He confirmed, for the first time publicly, that Uber is working on securing a multibillion dollar investment from SoftBank, the Japanese mega-conglomerate angling to get into the American ride-hailing market. He hinted at pulling back on Uber’s long-espoused strategy of spending enormous amounts of money in order to gain market share in certain areas.
Perhaps most important, he has embarked on an apology tour of sorts in cities and countries around the world, trying to repair the damage done by Mr. Kalanick and his contentious, bare-knuckled approach to dealing with regulators in new markets.
“I think we were generally immature with how we deal and dealt with regulators,” Mr. Khosrowshahi said.

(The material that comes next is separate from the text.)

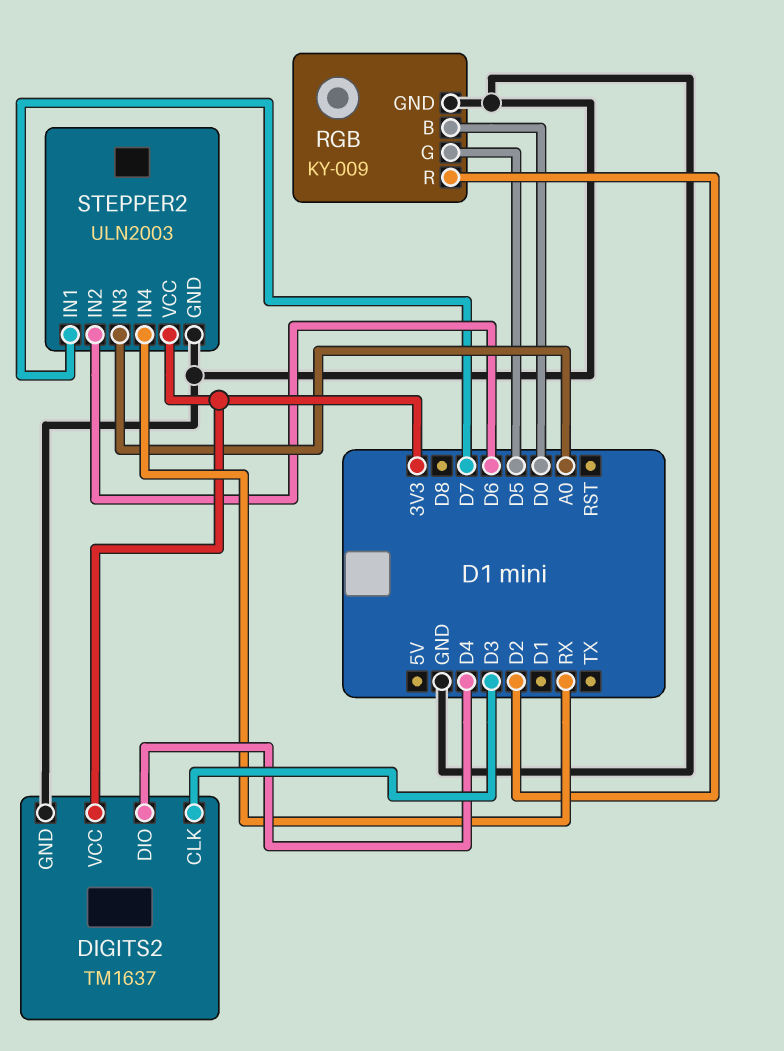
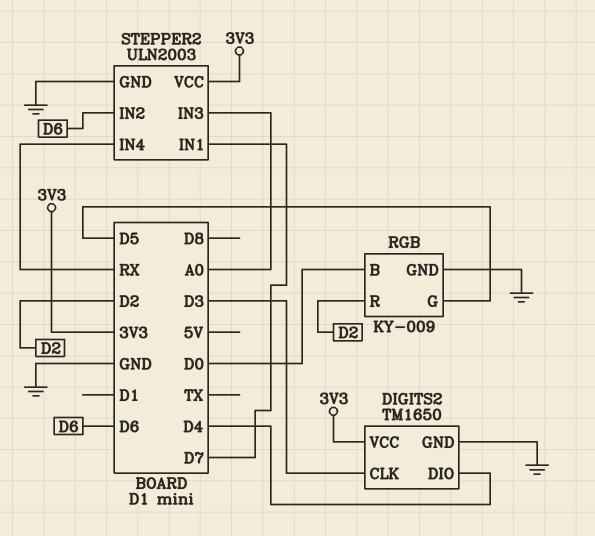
DIGITS2: TM1637 -> TM1650

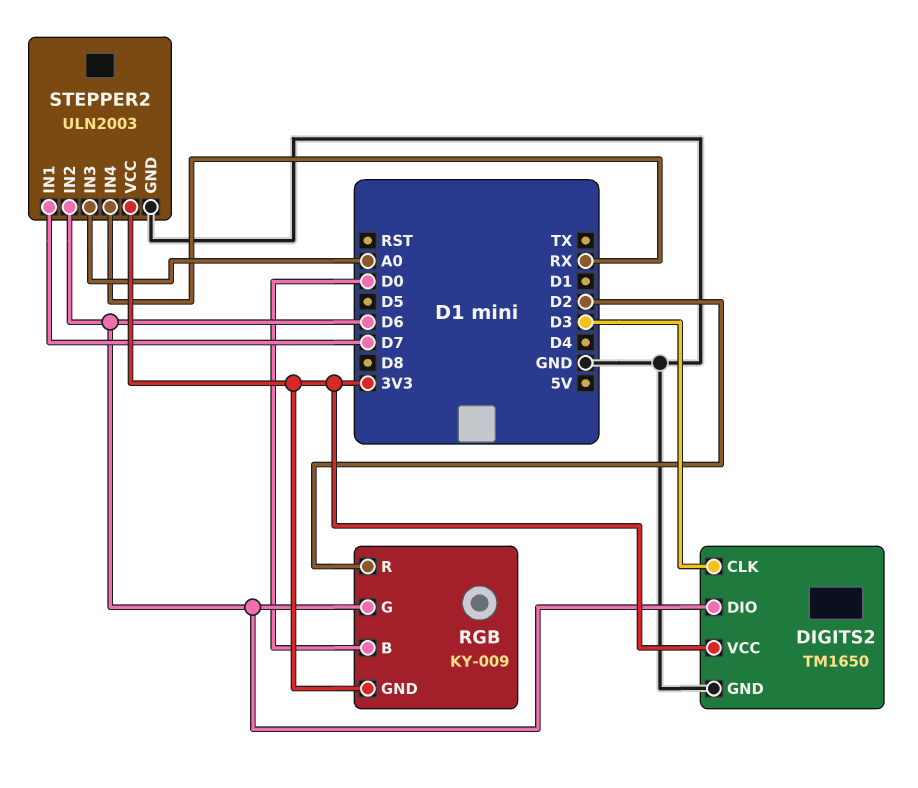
DIGITS2 pin DIO: D4 -> D6
RGB pin G: D5 -> D6
RGB pin GND: GND -> 3V3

He spent the past few weeks traveling to London, where Uber is facing the threat of being banned, as well as Brazil, where Uber narrowly escaped being regulated as if it were more like a taxi service.

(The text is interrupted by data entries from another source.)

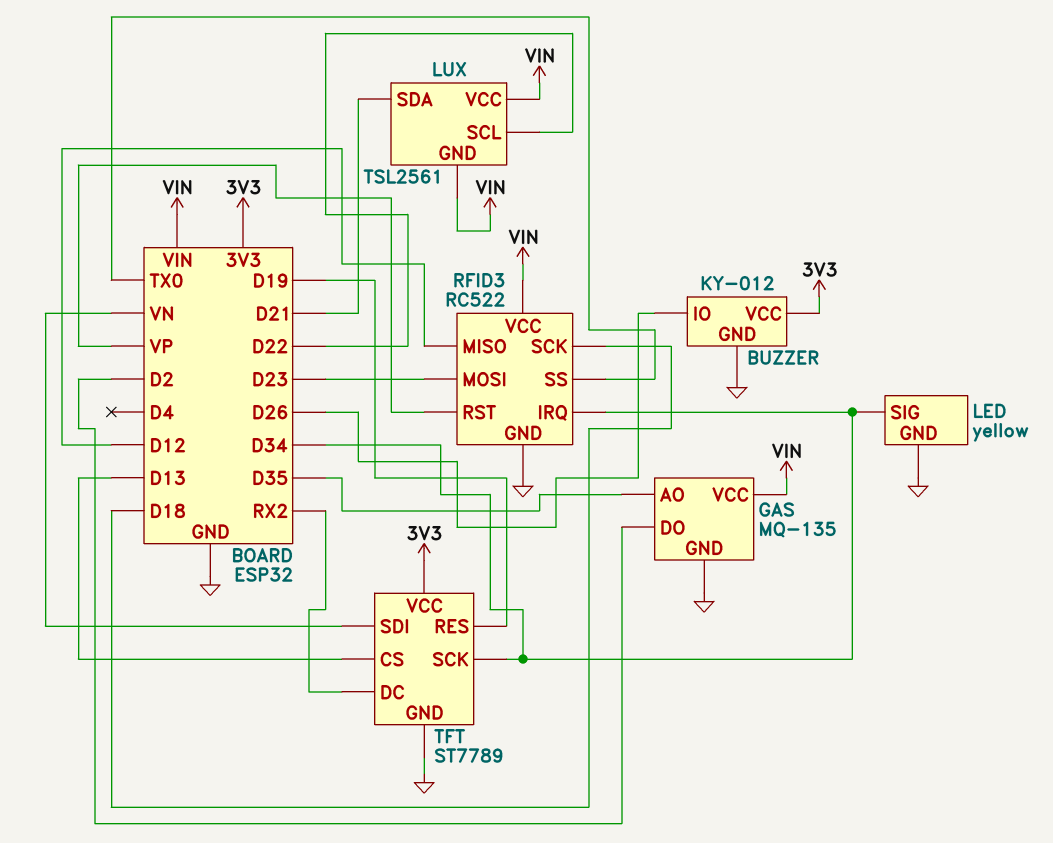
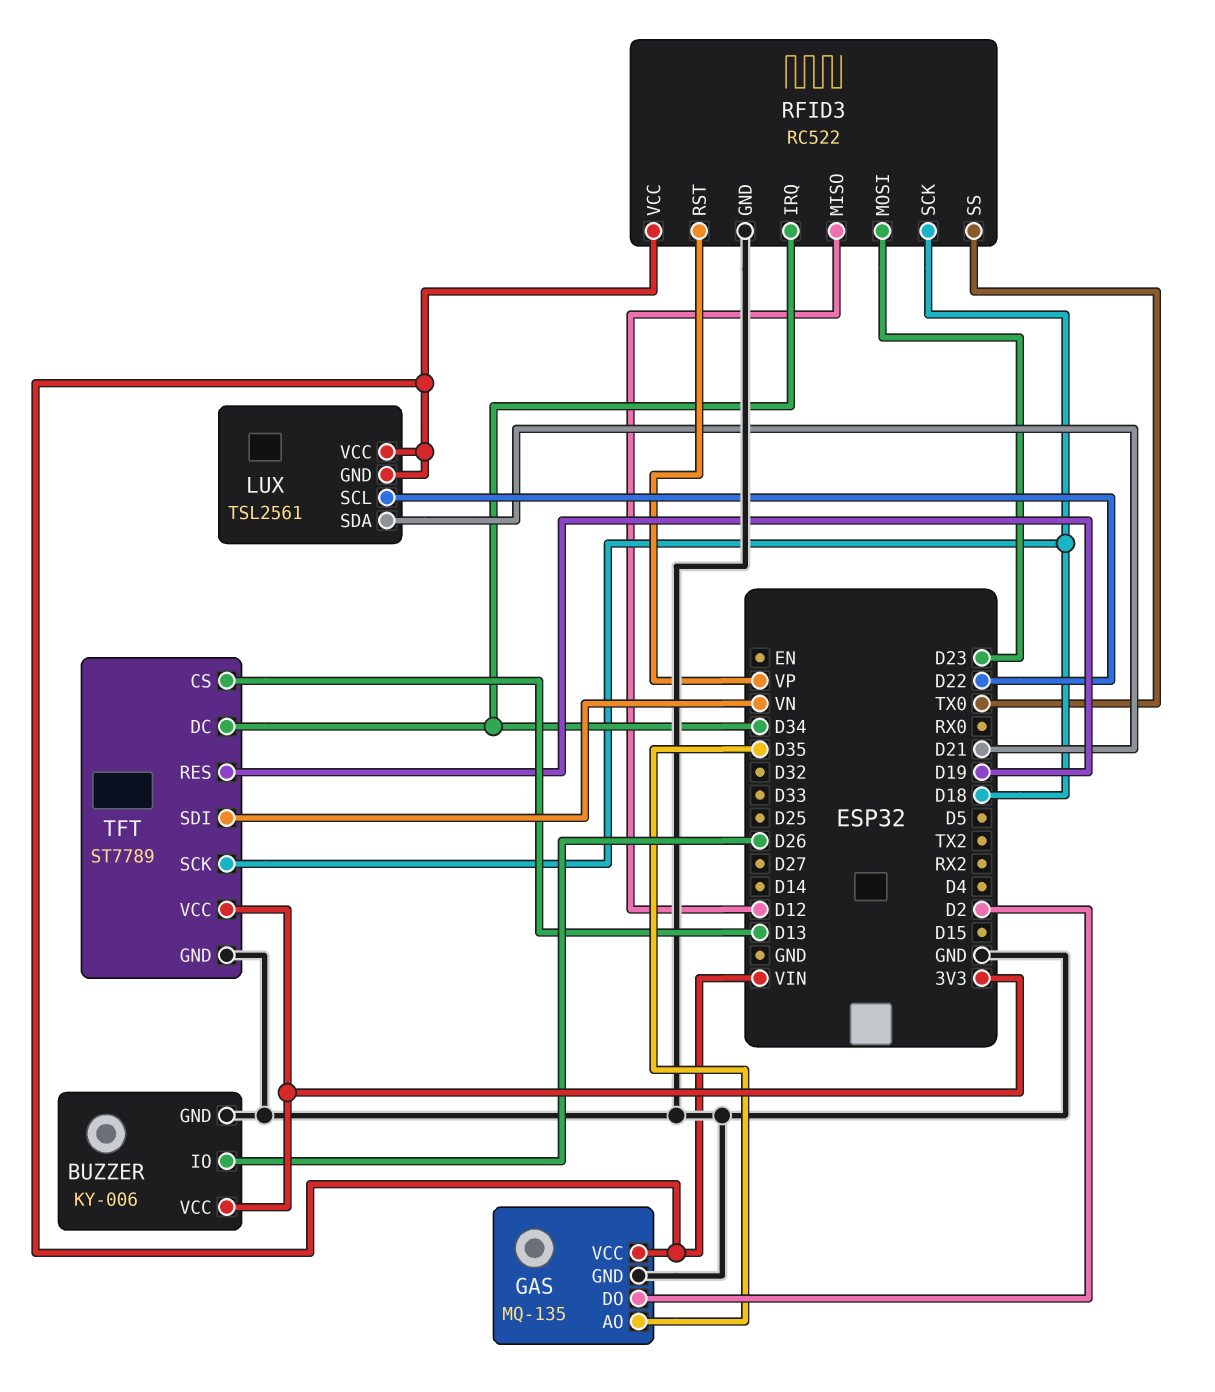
BUZZER: KY-012 -> KY-006
LED: yellow -> none
LED pin GND: GND -> none
LED pin SIG: D34 -> none
TFT pin DC: RX2 -> D34
TFT pin SCK: D34 -> D18

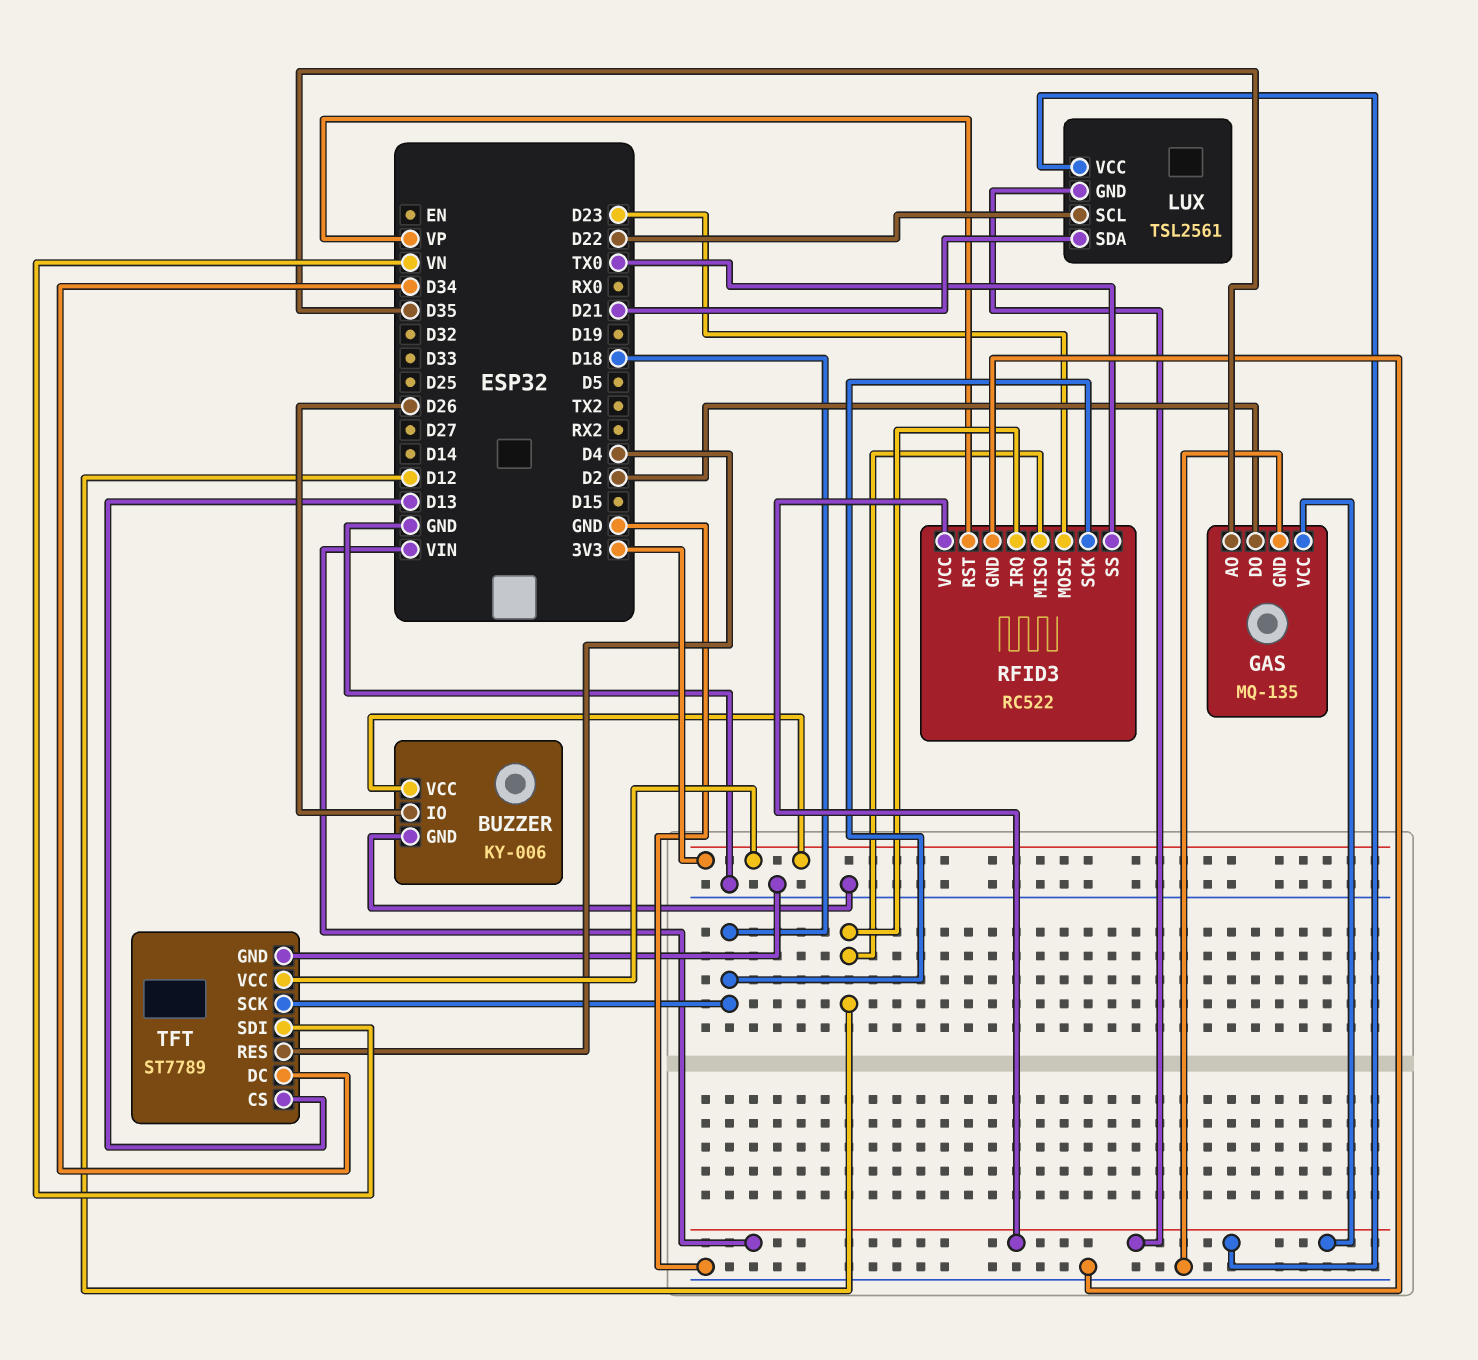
RFID3 pin IRQ: D34 -> D12
TFT pin RES: D19 -> D4

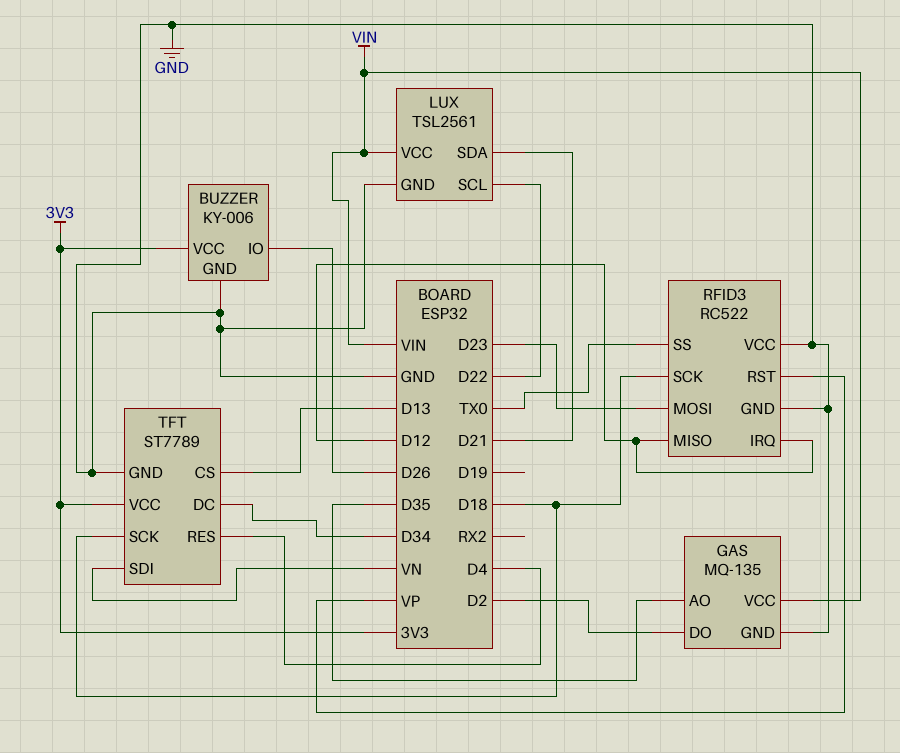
LUX pin GND: VIN -> GND
RFID3 pin VCC: VIN -> GND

He has not eschewed the company’s history entirely. Mr. Khosrowshahi nodded to the passion it took for Mr. Kalanick to get Uber to the near $70 billion transportation behemoth it is today. Mr. Khosrowshahi said he still talks regularly with Mr. Kalanick and that he would be crazy not to rely on Mr. Kalanick’s genius and tenacity to take the company forward.
But make no mistake: Uber is Mr. Khosrowshahi’s company now, not Travis Kalanick’s. And Mr. Khosrowshahi said he’s made clear he needs some distance from the former C.E.O. to do his job, and to do it well. That’s especially true if he wants to make good on his goal of taking the company public in 2019.
“I’ve got to put my stamp on the company,” he said. “We’re on our way.”